Task prompt - Copy the lines of the data below verbatim, from the line with "collector number: 13026" to the line with "state / province: Valle del Cauca", including both of those lines.

Data excerpts -
==============================

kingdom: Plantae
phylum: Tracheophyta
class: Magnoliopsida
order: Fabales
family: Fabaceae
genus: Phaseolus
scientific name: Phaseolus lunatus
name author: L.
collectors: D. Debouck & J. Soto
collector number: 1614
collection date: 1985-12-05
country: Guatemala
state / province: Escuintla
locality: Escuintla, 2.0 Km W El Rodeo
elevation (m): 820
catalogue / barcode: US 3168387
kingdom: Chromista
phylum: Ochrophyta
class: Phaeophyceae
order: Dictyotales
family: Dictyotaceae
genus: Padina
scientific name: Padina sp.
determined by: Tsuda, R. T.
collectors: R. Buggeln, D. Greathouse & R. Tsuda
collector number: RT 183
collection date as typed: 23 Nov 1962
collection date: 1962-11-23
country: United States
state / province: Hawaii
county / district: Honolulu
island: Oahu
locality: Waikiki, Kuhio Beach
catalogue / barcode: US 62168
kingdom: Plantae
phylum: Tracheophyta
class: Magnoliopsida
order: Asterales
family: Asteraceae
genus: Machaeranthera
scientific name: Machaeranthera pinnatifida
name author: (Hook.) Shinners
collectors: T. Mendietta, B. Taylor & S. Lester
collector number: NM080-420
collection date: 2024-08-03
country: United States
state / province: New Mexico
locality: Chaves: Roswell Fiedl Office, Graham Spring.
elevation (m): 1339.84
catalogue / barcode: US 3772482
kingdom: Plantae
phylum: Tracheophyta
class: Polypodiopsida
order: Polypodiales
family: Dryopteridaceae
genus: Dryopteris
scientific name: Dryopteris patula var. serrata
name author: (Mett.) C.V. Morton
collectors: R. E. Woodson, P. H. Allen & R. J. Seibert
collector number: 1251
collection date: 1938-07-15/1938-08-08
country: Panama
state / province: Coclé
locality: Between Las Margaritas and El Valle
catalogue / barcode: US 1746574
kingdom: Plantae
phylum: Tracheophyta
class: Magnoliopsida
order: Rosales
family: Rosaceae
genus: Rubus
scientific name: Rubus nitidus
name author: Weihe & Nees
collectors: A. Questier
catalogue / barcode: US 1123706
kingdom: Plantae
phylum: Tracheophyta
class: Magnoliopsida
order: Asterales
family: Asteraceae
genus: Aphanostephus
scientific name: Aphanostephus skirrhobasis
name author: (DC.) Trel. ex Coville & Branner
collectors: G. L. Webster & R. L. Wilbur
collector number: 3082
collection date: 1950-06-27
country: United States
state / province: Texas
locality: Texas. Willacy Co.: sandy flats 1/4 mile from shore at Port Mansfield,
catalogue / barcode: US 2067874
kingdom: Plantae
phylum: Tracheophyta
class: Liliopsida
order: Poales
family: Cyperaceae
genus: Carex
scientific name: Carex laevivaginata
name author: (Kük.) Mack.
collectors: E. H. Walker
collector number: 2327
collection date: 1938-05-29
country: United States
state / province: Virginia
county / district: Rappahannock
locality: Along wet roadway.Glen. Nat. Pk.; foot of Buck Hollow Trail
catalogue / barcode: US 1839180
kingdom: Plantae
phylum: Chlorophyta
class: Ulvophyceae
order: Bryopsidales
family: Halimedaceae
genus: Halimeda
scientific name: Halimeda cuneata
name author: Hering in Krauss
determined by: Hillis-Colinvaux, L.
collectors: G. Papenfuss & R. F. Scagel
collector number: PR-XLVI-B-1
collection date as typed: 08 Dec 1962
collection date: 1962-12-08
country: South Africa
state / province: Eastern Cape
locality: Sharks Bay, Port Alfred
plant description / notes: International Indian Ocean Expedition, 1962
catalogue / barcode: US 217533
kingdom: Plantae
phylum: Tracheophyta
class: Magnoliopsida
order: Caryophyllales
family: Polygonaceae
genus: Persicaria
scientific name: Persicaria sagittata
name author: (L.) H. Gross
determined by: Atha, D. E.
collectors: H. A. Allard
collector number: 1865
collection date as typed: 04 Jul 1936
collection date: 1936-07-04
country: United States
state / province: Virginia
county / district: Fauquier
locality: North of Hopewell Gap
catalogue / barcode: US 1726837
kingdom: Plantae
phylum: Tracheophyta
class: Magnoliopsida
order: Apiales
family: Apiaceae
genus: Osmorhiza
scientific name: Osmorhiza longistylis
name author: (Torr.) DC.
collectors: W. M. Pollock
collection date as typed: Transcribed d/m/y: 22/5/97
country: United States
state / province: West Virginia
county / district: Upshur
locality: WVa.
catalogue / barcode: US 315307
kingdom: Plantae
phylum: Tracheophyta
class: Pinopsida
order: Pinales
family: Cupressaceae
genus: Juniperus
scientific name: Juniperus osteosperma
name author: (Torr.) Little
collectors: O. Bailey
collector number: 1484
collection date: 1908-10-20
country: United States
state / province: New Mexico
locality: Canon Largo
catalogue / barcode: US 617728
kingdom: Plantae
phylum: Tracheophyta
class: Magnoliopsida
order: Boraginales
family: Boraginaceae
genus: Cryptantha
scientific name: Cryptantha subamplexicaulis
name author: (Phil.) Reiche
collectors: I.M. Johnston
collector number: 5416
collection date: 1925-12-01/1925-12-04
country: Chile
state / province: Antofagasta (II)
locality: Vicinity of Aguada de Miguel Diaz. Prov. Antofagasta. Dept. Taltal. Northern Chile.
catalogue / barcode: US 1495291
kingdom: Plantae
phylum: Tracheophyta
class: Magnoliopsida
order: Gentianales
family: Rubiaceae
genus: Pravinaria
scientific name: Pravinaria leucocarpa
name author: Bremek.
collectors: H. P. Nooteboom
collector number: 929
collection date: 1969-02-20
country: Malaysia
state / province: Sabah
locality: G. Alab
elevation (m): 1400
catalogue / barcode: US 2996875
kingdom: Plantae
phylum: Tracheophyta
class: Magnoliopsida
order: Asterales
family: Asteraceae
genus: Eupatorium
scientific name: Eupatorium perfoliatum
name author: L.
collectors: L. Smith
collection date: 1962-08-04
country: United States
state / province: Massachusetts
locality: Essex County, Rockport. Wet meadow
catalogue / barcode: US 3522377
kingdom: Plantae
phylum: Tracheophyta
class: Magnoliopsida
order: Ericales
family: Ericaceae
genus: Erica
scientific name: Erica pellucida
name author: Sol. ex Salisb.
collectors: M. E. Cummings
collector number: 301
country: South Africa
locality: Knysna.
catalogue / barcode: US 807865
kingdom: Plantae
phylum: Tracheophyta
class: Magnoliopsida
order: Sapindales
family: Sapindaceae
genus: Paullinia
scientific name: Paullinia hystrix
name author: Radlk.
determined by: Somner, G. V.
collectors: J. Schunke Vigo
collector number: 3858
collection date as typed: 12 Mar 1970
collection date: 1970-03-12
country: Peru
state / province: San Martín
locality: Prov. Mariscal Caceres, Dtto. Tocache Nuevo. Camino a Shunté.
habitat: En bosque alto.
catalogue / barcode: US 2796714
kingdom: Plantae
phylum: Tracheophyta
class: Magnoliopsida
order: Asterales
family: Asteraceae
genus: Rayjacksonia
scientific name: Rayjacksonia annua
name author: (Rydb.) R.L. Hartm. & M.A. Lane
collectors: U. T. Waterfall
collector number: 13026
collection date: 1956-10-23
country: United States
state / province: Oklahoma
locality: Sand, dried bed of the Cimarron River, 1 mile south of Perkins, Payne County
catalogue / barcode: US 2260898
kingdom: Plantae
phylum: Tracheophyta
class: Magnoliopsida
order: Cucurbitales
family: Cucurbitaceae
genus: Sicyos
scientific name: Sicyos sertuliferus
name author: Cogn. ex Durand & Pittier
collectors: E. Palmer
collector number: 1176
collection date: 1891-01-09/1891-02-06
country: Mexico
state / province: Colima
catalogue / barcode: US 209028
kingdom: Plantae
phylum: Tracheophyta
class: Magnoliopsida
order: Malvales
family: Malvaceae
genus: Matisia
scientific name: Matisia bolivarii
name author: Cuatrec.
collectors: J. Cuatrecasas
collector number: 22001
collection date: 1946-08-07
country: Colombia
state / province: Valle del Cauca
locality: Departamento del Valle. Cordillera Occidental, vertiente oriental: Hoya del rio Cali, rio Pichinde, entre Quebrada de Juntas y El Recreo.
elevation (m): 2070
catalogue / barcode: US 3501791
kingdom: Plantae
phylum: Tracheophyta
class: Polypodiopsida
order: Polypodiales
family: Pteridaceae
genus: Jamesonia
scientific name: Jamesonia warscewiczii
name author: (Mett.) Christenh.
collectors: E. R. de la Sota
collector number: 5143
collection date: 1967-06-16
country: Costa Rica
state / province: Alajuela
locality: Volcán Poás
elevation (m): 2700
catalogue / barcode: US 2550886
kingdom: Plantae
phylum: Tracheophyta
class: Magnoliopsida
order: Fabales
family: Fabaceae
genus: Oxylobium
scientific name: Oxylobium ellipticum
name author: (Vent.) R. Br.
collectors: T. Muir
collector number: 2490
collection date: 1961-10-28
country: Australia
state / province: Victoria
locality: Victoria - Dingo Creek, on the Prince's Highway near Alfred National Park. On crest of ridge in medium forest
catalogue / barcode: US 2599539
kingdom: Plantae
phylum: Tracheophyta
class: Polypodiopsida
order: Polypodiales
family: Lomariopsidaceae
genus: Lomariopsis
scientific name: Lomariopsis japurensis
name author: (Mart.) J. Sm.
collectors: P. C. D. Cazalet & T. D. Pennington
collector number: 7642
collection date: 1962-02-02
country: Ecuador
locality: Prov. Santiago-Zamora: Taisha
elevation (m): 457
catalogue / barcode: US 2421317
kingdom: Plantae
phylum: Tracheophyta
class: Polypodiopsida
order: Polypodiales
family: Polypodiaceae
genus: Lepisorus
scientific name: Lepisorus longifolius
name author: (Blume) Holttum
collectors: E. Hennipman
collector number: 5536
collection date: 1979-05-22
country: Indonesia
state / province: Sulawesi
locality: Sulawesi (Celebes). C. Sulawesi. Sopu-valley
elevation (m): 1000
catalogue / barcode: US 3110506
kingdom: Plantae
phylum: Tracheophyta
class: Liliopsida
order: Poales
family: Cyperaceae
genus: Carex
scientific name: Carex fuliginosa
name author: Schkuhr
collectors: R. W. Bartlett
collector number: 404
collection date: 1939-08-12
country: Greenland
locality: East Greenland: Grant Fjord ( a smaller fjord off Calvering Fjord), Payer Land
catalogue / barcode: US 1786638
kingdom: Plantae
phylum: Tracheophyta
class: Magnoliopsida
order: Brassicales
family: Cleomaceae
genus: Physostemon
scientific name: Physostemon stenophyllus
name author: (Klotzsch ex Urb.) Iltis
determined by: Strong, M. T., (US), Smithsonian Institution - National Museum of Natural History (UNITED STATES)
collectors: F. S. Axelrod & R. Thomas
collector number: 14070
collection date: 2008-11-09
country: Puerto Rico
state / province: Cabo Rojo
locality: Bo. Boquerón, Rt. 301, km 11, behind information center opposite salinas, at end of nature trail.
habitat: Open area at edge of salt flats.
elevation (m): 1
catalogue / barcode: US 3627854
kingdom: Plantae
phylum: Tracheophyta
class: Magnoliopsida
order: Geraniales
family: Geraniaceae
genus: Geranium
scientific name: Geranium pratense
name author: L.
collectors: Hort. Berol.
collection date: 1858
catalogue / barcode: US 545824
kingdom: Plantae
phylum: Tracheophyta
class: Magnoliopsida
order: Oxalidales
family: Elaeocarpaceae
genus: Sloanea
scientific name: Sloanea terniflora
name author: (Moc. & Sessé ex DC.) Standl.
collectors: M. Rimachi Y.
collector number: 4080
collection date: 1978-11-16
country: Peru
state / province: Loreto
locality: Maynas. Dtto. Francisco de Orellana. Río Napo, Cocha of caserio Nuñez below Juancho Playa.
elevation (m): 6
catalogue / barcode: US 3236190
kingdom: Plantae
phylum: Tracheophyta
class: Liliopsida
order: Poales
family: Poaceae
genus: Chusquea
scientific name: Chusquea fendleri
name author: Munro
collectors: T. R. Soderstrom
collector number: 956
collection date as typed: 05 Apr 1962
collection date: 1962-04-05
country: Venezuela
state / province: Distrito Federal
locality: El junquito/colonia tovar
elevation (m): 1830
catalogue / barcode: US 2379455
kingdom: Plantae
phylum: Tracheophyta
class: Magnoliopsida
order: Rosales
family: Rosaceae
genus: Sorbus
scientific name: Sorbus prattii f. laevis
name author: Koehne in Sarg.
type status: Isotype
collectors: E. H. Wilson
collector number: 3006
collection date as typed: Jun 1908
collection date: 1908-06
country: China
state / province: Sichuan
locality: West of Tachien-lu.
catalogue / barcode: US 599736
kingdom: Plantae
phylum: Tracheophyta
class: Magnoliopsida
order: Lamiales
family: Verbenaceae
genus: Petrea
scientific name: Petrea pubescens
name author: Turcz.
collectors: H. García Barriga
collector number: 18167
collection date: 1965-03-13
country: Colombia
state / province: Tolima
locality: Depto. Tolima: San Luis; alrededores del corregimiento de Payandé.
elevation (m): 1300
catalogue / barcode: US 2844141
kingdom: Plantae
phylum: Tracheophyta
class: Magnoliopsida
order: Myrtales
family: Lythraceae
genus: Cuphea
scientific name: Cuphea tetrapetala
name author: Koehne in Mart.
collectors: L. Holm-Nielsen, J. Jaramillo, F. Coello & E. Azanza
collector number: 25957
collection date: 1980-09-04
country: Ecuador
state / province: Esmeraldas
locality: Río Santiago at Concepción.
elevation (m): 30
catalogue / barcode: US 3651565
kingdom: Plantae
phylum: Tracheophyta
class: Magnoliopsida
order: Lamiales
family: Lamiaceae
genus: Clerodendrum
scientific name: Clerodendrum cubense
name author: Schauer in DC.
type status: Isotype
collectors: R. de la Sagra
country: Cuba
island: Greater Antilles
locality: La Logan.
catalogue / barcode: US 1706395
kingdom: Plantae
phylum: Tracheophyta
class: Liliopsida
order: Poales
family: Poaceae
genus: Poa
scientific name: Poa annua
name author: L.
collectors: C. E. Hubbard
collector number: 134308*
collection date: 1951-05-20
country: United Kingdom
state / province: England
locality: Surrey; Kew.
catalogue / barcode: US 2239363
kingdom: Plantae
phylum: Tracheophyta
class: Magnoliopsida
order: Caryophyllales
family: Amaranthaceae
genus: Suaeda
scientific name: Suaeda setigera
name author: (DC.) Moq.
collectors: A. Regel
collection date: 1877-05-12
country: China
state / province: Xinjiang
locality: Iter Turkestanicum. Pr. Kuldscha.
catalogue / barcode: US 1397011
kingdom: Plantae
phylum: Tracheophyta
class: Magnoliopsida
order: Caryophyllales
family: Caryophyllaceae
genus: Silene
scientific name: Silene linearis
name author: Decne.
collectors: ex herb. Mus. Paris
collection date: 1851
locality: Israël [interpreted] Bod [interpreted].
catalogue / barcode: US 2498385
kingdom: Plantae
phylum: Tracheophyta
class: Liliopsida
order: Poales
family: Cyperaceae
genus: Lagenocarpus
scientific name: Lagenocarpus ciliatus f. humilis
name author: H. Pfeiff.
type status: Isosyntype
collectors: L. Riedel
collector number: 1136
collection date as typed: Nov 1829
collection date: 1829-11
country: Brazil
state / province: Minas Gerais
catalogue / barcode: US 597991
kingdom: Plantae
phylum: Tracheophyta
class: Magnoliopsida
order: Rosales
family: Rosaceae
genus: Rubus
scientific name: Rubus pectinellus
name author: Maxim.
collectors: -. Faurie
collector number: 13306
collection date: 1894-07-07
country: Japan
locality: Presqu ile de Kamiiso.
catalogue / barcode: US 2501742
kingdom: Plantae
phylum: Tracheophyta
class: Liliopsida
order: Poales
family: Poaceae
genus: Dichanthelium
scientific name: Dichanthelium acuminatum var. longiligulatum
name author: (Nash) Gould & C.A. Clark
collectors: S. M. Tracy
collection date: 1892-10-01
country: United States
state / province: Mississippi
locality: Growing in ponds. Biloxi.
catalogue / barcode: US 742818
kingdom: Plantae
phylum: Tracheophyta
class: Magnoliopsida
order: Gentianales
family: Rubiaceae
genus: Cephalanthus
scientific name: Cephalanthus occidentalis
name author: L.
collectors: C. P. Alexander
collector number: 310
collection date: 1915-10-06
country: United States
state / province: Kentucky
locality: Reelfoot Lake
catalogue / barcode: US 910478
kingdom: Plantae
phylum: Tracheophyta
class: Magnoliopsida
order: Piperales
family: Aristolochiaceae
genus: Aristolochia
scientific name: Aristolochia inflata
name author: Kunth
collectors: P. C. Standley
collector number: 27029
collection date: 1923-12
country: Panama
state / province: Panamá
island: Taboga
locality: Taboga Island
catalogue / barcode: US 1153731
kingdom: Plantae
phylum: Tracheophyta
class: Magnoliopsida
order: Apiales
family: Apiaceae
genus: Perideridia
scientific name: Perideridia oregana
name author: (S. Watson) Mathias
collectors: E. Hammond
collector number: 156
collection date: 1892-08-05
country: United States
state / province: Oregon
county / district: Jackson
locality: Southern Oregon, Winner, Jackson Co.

==============================

The response -
collector number: 13026
collection date: 1956-10-23
country: United States
state / province: Oklahoma
locality: Sand, dried bed of the Cimarron River, 1 mile south of Perkins, Payne County
catalogue / barcode: US 2260898
kingdom: Plantae
phylum: Tracheophyta
class: Magnoliopsida
order: Cucurbitales
family: Cucurbitaceae
genus: Sicyos
scientific name: Sicyos sertuliferus
name author: Cogn. ex Durand & Pittier
collectors: E. Palmer
collector number: 1176
collection date: 1891-01-09/1891-02-06
country: Mexico
state / province: Colima
catalogue / barcode: US 209028
kingdom: Plantae
phylum: Tracheophyta
class: Magnoliopsida
order: Malvales
family: Malvaceae
genus: Matisia
scientific name: Matisia bolivarii
name author: Cuatrec.
collectors: J. Cuatrecasas
collector number: 22001
collection date: 1946-08-07
country: Colombia
state / province: Valle del Cauca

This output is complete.